** What you will do **
Write out the stretch of lines below that begins at the line with "cells of adenocarcinoma" and ends at the line with "staining of unremarkable", including both, exactly as given and nothing more.

** Available records **
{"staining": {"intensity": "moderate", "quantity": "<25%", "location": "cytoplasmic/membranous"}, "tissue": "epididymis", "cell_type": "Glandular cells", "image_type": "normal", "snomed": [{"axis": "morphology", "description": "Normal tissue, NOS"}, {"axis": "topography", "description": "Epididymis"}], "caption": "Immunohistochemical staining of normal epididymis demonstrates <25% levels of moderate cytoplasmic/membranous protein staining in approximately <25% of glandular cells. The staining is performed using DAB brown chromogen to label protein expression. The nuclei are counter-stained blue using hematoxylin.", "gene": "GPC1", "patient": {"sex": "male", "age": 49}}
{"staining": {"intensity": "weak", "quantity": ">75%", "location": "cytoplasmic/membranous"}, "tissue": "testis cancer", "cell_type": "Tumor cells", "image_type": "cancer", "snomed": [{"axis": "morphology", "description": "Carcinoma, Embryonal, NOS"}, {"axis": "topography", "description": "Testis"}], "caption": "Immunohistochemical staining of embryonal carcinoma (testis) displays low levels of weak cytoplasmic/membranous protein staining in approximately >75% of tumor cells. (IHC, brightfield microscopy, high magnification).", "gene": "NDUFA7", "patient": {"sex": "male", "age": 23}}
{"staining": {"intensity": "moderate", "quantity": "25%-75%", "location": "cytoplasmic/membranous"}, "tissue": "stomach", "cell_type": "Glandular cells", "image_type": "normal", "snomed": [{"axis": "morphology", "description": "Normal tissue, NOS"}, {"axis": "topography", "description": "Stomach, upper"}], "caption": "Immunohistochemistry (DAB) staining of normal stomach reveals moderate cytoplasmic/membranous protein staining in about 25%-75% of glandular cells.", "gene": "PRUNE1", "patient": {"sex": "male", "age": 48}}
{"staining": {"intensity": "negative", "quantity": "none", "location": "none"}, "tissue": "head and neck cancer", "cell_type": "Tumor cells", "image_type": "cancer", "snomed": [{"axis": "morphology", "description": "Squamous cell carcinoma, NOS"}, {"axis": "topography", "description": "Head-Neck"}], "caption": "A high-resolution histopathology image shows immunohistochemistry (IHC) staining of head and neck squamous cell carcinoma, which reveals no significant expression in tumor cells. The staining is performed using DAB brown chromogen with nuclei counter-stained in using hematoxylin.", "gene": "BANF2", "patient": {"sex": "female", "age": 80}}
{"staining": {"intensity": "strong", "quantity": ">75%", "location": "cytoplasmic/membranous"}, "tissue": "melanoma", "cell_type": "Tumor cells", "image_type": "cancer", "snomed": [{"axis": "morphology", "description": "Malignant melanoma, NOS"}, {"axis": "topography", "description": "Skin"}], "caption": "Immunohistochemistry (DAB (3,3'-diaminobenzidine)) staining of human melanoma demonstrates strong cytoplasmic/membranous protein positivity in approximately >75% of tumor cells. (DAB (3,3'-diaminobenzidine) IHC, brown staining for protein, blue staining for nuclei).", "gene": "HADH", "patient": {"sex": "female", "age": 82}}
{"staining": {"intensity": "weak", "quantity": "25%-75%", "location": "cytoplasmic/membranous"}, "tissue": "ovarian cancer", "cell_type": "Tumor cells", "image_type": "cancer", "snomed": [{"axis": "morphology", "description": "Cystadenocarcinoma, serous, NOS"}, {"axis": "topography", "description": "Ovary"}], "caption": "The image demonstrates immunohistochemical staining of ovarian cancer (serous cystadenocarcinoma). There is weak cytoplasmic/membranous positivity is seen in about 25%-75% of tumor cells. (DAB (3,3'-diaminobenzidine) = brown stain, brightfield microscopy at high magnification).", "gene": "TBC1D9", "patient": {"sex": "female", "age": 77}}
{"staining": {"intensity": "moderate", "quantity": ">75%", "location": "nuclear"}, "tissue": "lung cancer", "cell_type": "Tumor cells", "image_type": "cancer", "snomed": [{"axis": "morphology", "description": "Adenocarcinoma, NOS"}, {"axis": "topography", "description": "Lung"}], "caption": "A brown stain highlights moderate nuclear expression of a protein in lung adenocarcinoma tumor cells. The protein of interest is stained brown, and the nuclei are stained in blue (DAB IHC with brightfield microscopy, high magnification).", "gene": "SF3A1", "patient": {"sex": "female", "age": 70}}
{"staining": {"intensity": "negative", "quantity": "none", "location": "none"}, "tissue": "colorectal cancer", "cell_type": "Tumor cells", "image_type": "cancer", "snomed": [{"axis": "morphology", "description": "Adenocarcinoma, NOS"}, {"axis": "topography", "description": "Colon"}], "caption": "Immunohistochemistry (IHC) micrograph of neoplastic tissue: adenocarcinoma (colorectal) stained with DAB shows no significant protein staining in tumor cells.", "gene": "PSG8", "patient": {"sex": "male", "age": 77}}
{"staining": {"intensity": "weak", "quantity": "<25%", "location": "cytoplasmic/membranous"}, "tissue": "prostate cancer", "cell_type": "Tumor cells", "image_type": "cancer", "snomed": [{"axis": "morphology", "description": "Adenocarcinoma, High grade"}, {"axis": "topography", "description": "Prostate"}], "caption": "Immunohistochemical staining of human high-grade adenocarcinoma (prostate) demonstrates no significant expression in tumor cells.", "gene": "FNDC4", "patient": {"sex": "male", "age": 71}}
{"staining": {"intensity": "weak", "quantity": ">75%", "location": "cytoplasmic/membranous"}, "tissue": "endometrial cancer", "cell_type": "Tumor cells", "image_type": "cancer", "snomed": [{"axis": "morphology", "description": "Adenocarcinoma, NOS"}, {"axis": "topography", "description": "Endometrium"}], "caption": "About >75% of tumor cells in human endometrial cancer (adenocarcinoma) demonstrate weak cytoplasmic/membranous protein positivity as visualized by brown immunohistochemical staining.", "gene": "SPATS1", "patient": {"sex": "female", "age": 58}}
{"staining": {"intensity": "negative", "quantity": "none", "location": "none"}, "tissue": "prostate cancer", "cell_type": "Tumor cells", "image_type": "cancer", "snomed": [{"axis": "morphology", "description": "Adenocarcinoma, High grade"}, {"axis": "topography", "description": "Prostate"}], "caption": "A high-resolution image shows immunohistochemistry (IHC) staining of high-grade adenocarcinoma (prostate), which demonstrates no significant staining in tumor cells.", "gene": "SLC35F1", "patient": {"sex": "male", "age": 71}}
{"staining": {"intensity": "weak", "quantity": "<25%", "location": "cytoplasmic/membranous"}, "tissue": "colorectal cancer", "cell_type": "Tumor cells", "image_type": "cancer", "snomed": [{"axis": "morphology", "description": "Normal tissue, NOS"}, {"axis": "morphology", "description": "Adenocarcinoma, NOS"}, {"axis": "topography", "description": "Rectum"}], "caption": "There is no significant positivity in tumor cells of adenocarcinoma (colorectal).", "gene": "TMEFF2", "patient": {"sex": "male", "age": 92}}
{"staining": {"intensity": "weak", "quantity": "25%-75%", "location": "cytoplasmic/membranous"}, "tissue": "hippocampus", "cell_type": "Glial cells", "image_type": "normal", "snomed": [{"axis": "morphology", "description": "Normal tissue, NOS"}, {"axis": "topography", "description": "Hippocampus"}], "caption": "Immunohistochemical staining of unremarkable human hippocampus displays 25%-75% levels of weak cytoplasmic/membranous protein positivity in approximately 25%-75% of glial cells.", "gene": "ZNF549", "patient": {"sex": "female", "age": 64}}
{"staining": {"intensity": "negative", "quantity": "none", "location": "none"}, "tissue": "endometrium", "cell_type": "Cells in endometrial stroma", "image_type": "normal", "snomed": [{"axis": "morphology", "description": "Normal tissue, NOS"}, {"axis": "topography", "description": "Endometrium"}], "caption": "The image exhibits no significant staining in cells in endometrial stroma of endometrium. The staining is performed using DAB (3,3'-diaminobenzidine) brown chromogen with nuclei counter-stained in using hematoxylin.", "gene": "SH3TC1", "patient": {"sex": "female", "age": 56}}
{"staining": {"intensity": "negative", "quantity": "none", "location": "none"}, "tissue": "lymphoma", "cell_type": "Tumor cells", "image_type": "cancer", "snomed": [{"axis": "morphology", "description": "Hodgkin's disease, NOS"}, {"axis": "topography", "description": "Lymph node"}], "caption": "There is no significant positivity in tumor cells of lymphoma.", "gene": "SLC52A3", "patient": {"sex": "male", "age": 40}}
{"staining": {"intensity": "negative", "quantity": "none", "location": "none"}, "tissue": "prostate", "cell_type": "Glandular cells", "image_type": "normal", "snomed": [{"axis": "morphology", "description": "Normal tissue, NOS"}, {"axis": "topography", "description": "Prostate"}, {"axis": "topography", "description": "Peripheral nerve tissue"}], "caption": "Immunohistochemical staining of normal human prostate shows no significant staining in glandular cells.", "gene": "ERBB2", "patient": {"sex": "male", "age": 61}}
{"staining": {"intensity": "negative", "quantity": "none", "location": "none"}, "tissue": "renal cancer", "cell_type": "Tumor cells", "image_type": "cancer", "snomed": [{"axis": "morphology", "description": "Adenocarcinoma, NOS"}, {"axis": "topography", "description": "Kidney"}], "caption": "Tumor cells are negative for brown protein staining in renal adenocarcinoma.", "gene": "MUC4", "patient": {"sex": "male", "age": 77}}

** Solution for this task **
{"staining": {"intensity": "weak", "quantity": "<25%", "location": "cytoplasmic/membranous"}, "tissue": "colorectal cancer", "cell_type": "Tumor cells", "image_type": "cancer", "snomed": [{"axis": "morphology", "description": "Normal tissue, NOS"}, {"axis": "morphology", "description": "Adenocarcinoma, NOS"}, {"axis": "topography", "description": "Rectum"}], "caption": "There is no significant positivity in tumor cells of adenocarcinoma (colorectal).", "gene": "TMEFF2", "patient": {"sex": "male", "age": 92}}
{"staining": {"intensity": "weak", "quantity": "25%-75%", "location": "cytoplasmic/membranous"}, "tissue": "hippocampus", "cell_type": "Glial cells", "image_type": "normal", "snomed": [{"axis": "morphology", "description": "Normal tissue, NOS"}, {"axis": "topography", "description": "Hippocampus"}], "caption": "Immunohistochemical staining of unremarkable human hippocampus displays 25%-75% levels of weak cytoplasmic/membranous protein positivity in approximately 25%-75% of glial cells.", "gene": "ZNF549", "patient": {"sex": "female", "age": 64}}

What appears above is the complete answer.